Für das mobile jüdische Museum wurde eine Anwendung entwickelt, in der man verschiedene religiöse Kopfbedeckungen virtuell auf den eigenen Kopf setzen kann und sich selbst damit in neuen Outfits und Rollen erleben kann. In der Ausstellung über Kosheres Essen konnte man mit einem digitalen „Löffel“ während der Ausstellung Informationen aufladen und damit zu Hause über das Internet Kochrezepte und Hintergrundinformationen dazu abrufen. Über die digitale Anwendung in der Ausstellung konnte das Gesehene vertieft werden und die Besucher wurden über ihre virtuellen Souvenirs dazu angeregt, sich zu Hause noch mal mit den Inhalten des Museums zu beschäftigen. In dem Fall dienen digitale Tools nicht dazu, neue Besucher zu generieren, sondern Besucher zu binden.

Dialogische Kommunikation mit den Besuchern
Interesse entsteht immer dann, wenn Besucher selbst aktiv werden können, so die Beobachtung beide Expertinnen, so wurden etwas die I-pad-Audioguides der Ausstellung „Home“ so gestaltet, dass dort nicht nur Monolog zu hören sind, sondern Fragen an die Besucher gestellt werden, diese über Sachverhalte ihre Meinung äußern und zu bestimmten Problemstellungen abstimmen können.
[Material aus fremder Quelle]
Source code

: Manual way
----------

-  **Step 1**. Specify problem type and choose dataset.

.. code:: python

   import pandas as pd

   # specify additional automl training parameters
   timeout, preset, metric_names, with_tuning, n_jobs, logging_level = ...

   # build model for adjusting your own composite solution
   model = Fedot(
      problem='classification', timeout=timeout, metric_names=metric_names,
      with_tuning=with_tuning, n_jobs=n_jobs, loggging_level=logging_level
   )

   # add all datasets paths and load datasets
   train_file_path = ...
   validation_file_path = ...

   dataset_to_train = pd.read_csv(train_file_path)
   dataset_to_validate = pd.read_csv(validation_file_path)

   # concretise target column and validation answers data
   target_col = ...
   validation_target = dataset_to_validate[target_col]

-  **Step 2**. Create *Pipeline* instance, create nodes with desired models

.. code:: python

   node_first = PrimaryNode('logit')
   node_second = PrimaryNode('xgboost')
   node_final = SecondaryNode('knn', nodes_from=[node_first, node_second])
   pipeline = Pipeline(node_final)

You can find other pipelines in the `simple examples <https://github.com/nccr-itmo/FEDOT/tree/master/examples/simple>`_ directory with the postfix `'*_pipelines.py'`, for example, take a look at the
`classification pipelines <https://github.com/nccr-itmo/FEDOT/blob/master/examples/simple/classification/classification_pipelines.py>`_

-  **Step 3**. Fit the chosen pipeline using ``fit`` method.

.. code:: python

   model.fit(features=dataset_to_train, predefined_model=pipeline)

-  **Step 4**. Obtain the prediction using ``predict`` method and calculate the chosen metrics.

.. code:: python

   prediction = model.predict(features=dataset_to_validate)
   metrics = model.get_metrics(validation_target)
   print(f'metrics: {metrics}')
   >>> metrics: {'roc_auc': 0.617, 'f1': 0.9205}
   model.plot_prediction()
Teilhabe und Mitbestimmung der Nutzer
Am wirkungsvollsten ist Besucherbindung immer dann, wenn diese tatsächlich auch mitbestimmen können über Inhalte und Präsentationsformen. So bieten die Online-Communities des Städel-Museum in Frankfurt a. M. neben der Möglichkeit, eigene Kunst-Hitlisten anzustellen und sich eine individuelle Ausstellung mit den Städel-Kunstwerken im Netz zu kuratieren, auch die Möglichkeit abzustimmen über Kunstwerke, die in Vermittlungsaktionen und Führungen behandelt werden. Wenn Besucher mehr Einfluss nehmen können auf die Arbeit von Institutionen, erfordert das natürlich auch ein Umdenken der Unternehmenskultur, weil die Professionellen damit Einfluss abgeben und auch mit Entscheidungen leben müssen, die sie selbst nicht optimal finden.

Mein Fazit:
Die für die digitale Kulturvermittlung genannten Prinzipien sind im Wesentlichen Qualitätsprinzipien für Kulturvermittlung generell und jede Art von Kulturvermittlung. Neue mediale Technologien bieten neue Möglichkeiten der Umsetzung – sie sind jedoch nicht per se wirkungsvoller als andere, analoge Medien und Methoden Es geht also nicht unbedingt darum, die Kulturvermittlung zu digitalisieren, sondern eher darum Kulturvermittlung generell einen höheren Stellenwert zu geben und sie zu professionalisieren auch mit Hilfe der digitalen Medien.